## Selected extract

=== Section Start ===

# Pig Hunt



## stinky reinke (Dec 13, 2007)

I am planning on doing a Boar Hunt for my Bachelor party this coming spring. Does anyone know of a ranch near the thumb where my buddies and I can have a good time at a reasonable price. I haven't done much research on ranches yet, thought I would check here to get some ideas.


----------



## Ferris_StateHunter (Apr 24, 2006)

There is one in cheasening that has 800 acres I heard does a good job. Like 400-450 for a two day hunt with overnight stay and food. Not bad of price compared to some of the one day hunts out there...


----------



## midan (Oct 6, 2005)

been to mid-thumb game ranch midthumbgameranch.net
had a good time prices are $350 for 4 or more dan


----------



## walleyeman2073 (Jan 3, 2008)

the bad river ranch is good i can give you the number


----------



## stinky reinke (Dec 13, 2007)

Thanks a lot guys, if you have any numbers or other info for me that would be great. Now I have a place to start the search. I'll let you know what I come up with.


----------



## skyhawk1 (Jun 20, 2006)

don't forget trophy ranch in UBLY!!!!


----------



## walleyeman2073 (Jan 3, 2008)

the bad river ranch 1989 627 0582 his name is eric tell him marc sent you


----------



## ant1901 (May 12, 2007)

IS there a webiste for the bad river ranch?


----------



## outdoor junkie (Sep 16, 2003)

That's a great idea, wish I would have thought of that for mine. Oh yeah none of my friends hunt. God I need new friends.:lol:


----------



## skyhawk1 (Jun 20, 2006)

thinkin about another hog hunt soon, junkie im me and we'll get together. I only bowhunt them. I go to trophy for around $500


----------



## WACKMASTER_2003 (Jan 13, 2003)

i went to a place called michigan trophy hunts great outfitter. 450 two night 3 day includes everything except drinks. his name is scott and he is a great guy web site is michigantrophyhunts.com


----------



## ratherbhuntin300mag (Jan 11, 2008)

Heritage Trophy hunts his name is harvey Haney cost about 450.00 and Michigan Trophy hunts his name is Scott Turner they both seem to be good people i have been talking to them cuz i am trying to find some people that went to go but have not been able to yet


----------



## Ferris_StateHunter (Apr 24, 2006)

WACKMASTER_2003 said:


> i went to a place called michigan trophy hunts great outfitter. 450 two night 3 day includes everything except drinks. his name is scott and he is a great guy web site is michigantrophyhunts.com


I believe thats the place I was refering to by cheasaning...

=== Section End ===

## Extracted entries
=== Section Start ===

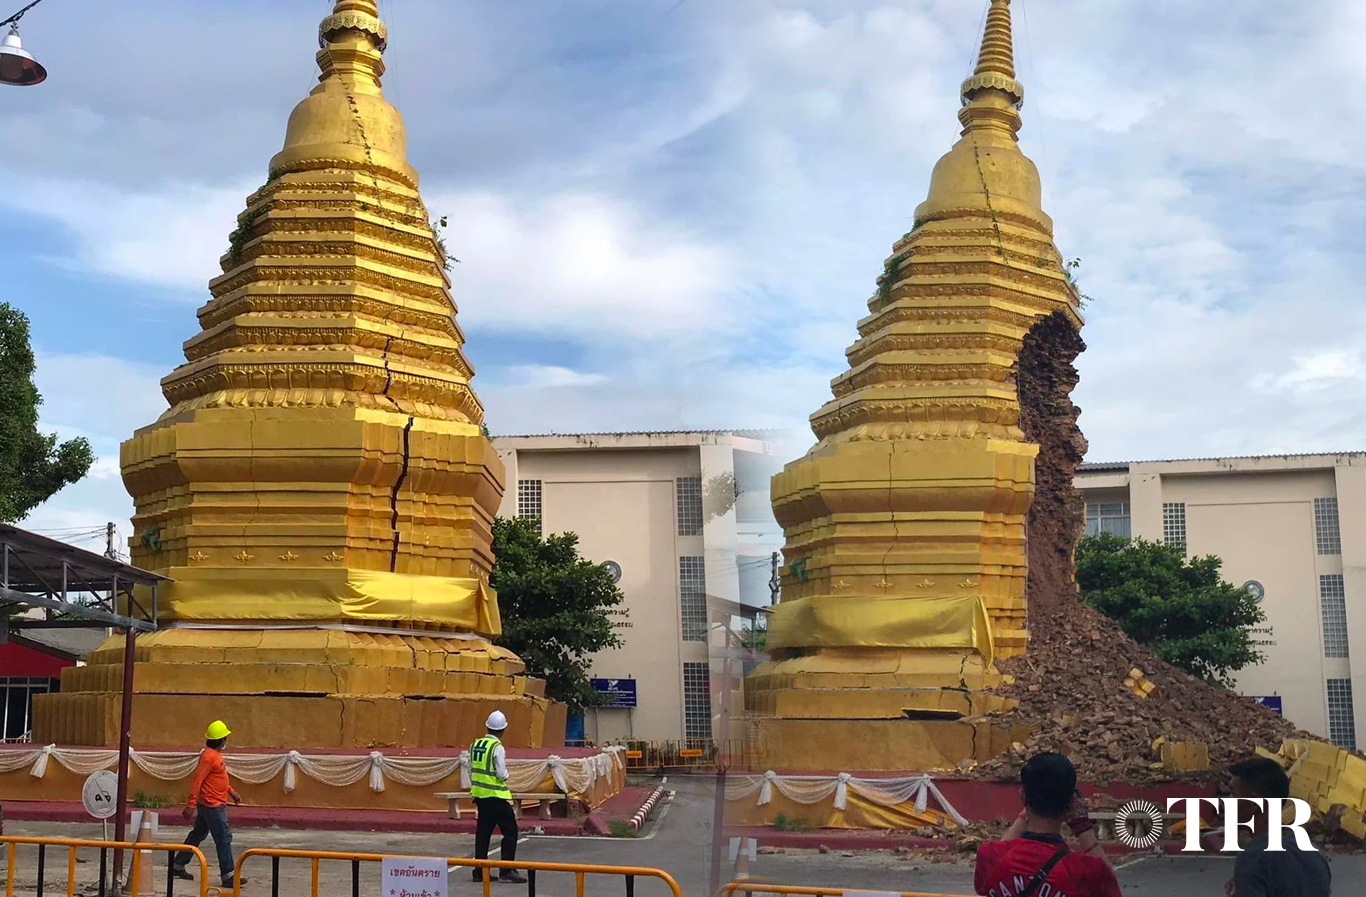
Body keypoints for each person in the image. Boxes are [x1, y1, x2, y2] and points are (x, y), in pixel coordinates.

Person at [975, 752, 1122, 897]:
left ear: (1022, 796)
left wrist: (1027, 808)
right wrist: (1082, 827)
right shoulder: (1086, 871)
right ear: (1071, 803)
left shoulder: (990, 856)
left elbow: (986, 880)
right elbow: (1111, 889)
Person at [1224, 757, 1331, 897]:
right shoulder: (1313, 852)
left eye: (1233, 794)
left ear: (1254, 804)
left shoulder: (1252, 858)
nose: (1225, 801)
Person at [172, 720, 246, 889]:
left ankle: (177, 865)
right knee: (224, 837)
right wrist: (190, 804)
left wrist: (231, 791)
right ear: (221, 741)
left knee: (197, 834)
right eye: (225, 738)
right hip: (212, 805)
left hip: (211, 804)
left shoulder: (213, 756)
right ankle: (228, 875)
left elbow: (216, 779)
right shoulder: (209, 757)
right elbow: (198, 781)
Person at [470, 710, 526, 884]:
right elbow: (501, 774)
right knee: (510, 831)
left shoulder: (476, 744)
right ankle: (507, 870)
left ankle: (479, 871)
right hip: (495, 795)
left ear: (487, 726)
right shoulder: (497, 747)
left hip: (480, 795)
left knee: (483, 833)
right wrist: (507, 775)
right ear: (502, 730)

=== Section End ===
=== Section Start ===

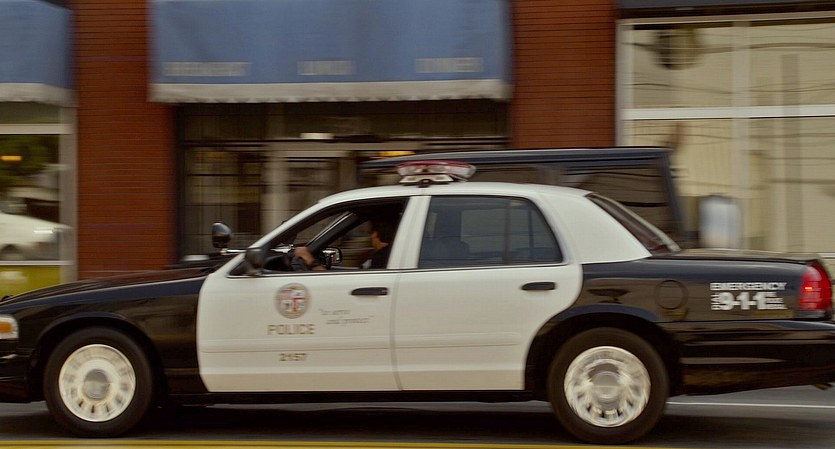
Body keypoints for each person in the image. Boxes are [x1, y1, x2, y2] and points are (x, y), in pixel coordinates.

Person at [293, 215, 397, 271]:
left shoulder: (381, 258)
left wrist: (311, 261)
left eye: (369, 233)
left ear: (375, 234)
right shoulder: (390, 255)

=== Section End ===

## Required actions
1. Answer these questions on the pig hunt thread:
(a) How many acres does the place in cheasening have?
(b) What website is given for mid-thumb game ranch?
(c) How does skyhawk1 hunt hogs?
2. In the pig hunt thread, write out everything from "There is one" down to "hunts out there..." again, replacing "two day hunt" with "three day hunt".

## Your responses
1.
(a) 800 acres
(b) midthumbgameranch.net
(c) With a bow only

2.
There is one in cheasening that has 800 acres I heard does a good job. Like 400-450 for a three day hunt with overnight stay and food. Not bad of price compared to some of the one day hunts out there...